Best dressed stars rebuttal
Could not disagree more. It's precisely with reasonings such as this that we allow ourselves to slip back into complacency and miss the mark. Not one of us can squarely declare having understood and mastered it all. Proper Corporate Citizenship is a target as rapidly evolving as society and environment themselves. It's elusive, it's complex, and it's the right thing to strive for every day of our lives. And yes, it seems logical that only a few would achieve consistency. Such a ranking allows an even-keeled comparison with companies that are innovative in their response to Corporate Citizenship challenges. Identifying them gives anyone the opportunity to learn lessons and apply ideas that challenge one's company to become a better Corporate Citizen. Once one understands this and rises to the challenge, we all win.
Agreed
Plus, I am trying to figure out how a company like Pitney Bowes, which has ranked highly on ALL eight of the previous 100 Best lists, failed to make this year's list completely. As far as I know, they are not in the penalty box and have not changed their corporate responsibility strategy.

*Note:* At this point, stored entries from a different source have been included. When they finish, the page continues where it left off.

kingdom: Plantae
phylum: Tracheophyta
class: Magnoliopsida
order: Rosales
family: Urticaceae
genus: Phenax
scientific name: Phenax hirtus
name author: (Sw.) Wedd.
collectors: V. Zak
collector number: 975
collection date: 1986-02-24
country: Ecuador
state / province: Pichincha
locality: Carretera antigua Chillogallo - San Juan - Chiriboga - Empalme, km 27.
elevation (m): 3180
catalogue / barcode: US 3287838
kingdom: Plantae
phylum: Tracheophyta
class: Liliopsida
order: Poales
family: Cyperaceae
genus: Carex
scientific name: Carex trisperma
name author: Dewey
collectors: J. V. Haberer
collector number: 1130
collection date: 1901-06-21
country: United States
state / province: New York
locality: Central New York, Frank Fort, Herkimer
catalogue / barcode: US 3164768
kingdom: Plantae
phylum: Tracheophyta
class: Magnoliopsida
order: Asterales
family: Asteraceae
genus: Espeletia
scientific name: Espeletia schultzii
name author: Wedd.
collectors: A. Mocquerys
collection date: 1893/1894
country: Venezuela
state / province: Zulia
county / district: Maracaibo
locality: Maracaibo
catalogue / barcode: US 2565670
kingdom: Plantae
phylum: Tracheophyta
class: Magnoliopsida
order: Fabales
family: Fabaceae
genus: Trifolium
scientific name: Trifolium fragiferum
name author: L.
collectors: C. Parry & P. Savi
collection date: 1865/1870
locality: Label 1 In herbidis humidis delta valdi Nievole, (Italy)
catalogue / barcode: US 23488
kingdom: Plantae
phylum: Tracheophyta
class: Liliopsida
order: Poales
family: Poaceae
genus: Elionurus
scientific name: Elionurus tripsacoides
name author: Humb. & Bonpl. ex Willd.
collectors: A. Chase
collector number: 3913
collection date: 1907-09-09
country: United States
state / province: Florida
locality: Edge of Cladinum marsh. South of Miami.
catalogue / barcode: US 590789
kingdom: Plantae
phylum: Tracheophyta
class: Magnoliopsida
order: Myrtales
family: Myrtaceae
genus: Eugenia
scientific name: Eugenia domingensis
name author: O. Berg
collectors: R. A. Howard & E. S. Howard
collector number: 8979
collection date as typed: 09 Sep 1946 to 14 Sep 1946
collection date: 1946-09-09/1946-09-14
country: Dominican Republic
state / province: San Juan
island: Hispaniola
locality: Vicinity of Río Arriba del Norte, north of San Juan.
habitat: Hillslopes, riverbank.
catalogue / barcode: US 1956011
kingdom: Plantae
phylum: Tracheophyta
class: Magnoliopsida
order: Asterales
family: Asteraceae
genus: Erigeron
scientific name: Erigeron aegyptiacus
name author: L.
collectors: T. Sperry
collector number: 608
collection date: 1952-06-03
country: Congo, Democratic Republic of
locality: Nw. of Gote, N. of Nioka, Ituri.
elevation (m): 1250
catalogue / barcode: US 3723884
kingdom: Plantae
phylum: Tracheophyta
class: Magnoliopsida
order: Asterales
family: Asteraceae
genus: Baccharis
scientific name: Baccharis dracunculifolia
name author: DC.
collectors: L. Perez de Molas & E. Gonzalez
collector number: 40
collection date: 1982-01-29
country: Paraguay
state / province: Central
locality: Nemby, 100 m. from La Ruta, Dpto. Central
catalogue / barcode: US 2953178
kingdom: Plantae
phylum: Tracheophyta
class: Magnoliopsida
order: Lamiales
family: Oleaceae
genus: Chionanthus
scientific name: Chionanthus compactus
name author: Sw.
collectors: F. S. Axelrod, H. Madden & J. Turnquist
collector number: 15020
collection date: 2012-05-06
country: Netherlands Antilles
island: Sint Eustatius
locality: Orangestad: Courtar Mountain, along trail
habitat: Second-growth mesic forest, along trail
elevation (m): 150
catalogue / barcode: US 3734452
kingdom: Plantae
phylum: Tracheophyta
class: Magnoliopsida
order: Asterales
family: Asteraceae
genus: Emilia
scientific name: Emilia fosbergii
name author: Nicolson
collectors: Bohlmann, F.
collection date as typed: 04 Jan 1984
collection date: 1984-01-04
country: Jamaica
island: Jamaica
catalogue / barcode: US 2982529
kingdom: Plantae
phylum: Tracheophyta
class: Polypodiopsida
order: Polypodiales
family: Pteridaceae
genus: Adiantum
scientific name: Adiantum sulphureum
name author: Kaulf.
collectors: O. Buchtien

I can understand some movement within the rankings from one year to the next, but this does not make sense. Did your methodology change that much in just one year?


Shedding light on CRO methodology
I do PR for a company that made the list in 2007 but did not in 2008. I can shed some light on the flaws in CRO's methodology. First of all, companies do not pay to be on this list or even apply; we didn't even know about CRO until the list was announced in 2007. They use an independent firm that does its homework without bias.
When we made the list, our investor relations specialist clued me in to the reason: Our stock price had jumped in the previous year due to really strong earnings growth over several years. The CRO list is based on how well companies take care of "constituents," and stock investors (and employees who hold shares) are among those constituents. Sure enough, when our industry turned down in 2007 and our stock price suffered (even though earnings remained solid), we fell off the list despite having implemented a number of measures to be more socially responsible.
I should note that my company really IS socially responsible. From the CEO's office on down there is a strong emphasis on ethics. Our commitment to sustainability is not just window dressing, our corporate governance is totally above-board, we provide some non-standard employee benefits, and we've managed to avoid major scandals (a competitor had to pay out millions in sex discrimination, e.g.) We don't do much in the philanthropic area--frankly I think consumer-oriented companies do that for image-building and B-to-B companies don't have that motivation. We've made FORTUNE's Best Places to Work and Most Admired Companies lists (which you DO have to apply for, and it's a grueling process) as well as many other "Best Places" lists for women and minorities and regional employees.
The point is that CRO goes at this fairly but the methodology is flawed in several ways, particularly in giving significant weight to stock growth but also in failing to severely penalizing companies for serious transgressions that could and should be avoided.